In the early 1970s, Ken Sprague purchased Gold’s Gym, a struggling fitness club just blocks from the Pen. Sprague believed it needed to be more than a training space—it had to be a theater. He organized competitions, invited photographers and let director George Butler use Gold’s as the set for his 1977 documentary, Pumping Iron. The film, which followed rising stars such as Arnold Schwarzenegger, became a surprise hit and helped legitimize a culture often written off as self-obsessed spectacle. Its success lured magazines and TV shows to latch on to the commercial fitness boom. By decade’s end, Gold’s Gym T-shirts—printed with a cartoon strongman inspired by Mr. Clean—were stretched across hulking torsos nationwide.
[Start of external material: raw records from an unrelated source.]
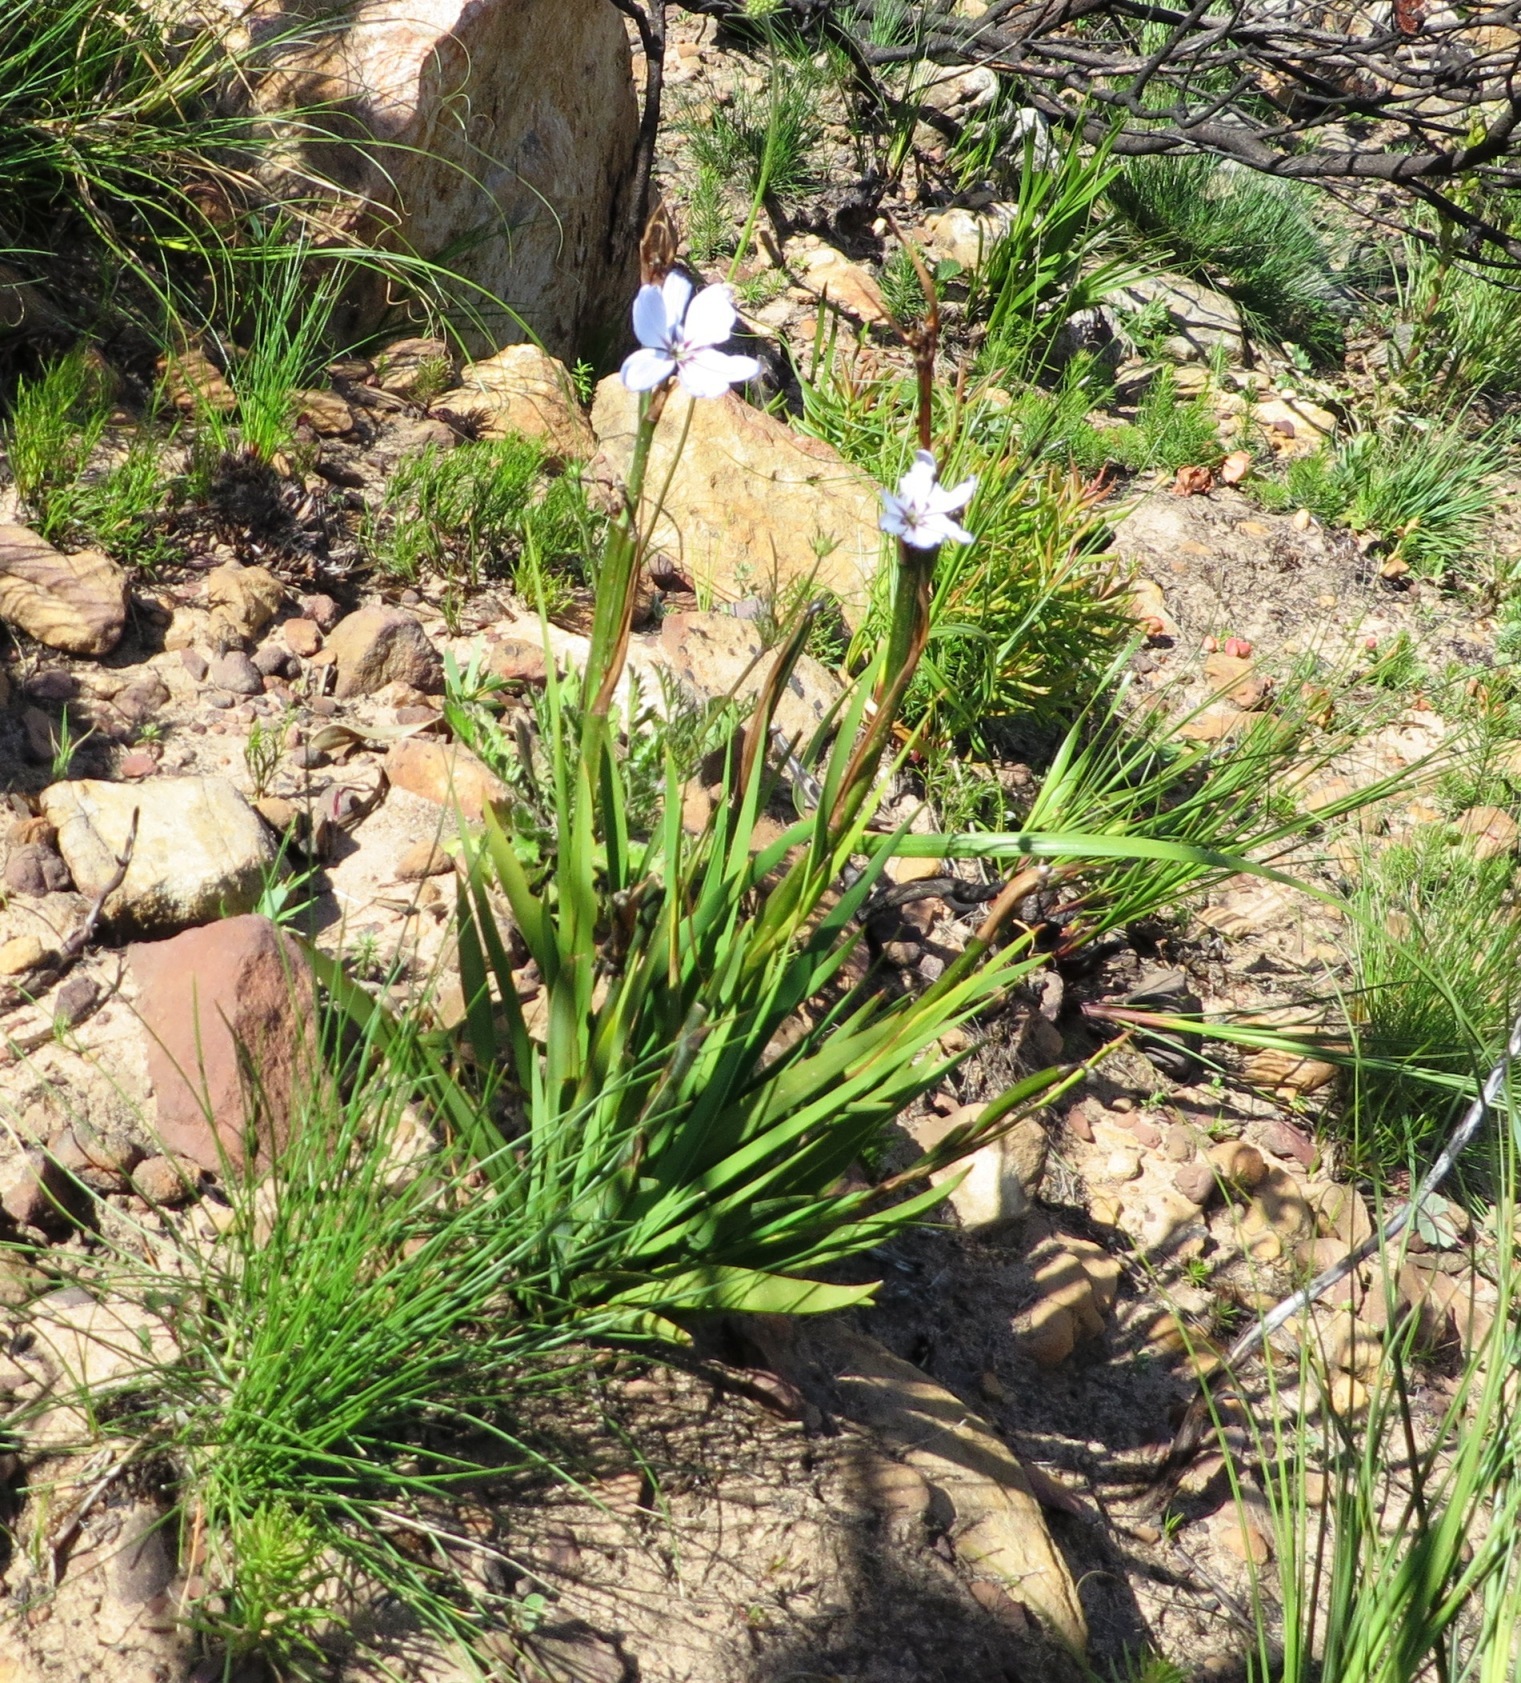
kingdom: Plantae
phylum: Tracheophyta
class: Liliopsida
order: Asparagales
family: Iridaceae
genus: Aristea
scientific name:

In the years that followed, Hollywood turned bodybuilders into icons. Schwarzenegger and Sylvester Stallone dominated the box office with action hits such as Conan the Barbarian and the Rocky and Rambo series. They were cast as warriors and street fighters, and their physiques stood for grit, dominance and—at times—moral clarity. Their silhouettes became templates, reproduced in pop culture ephemera.

Even their attire began to echo their form. The 1980s power suit was a sharp departure from the soft-shouldered Brooks Brothers tailoring of old-money WASPs and the disheveled denim of countercultural hippies. What had once been flaunted in cotton tank tops now took shape in dark worsted wool: extended shoulder pads, inflated chests and waists tightened like lifting belts. Paired with a bright tie and contrast banker collar, the power suit embodied the “greed is good” ethos of a new tycoon class.

As the decade wore on, the line between discipline and vanity began to blur. No cultural figure captured that slippage more than Patrick Bateman, the status-obsessed antihero of American Psycho. Although the novel was published in 1991 and the film adaptation released in 2000, Bateman was unmistakably a creature of the ’80s. By day, he moved through Manhattan in Valentino Couture suits and Oliver Peoples glasses. By night, he peeled off his uniform to reveal a body maintained with crunches and skin-care routines.

In one of the film’s most iconic scenes, Bateman quietly unravels when a colleague slides over a newly printed business card—subtle off-white coloring, tastefully thick, watermarked. For Bateman the card is a stand-in for status, a way to measure self-worth in a room full of successful men. Style isn’t about his personal expression; it’s how he proves he’s the alpha.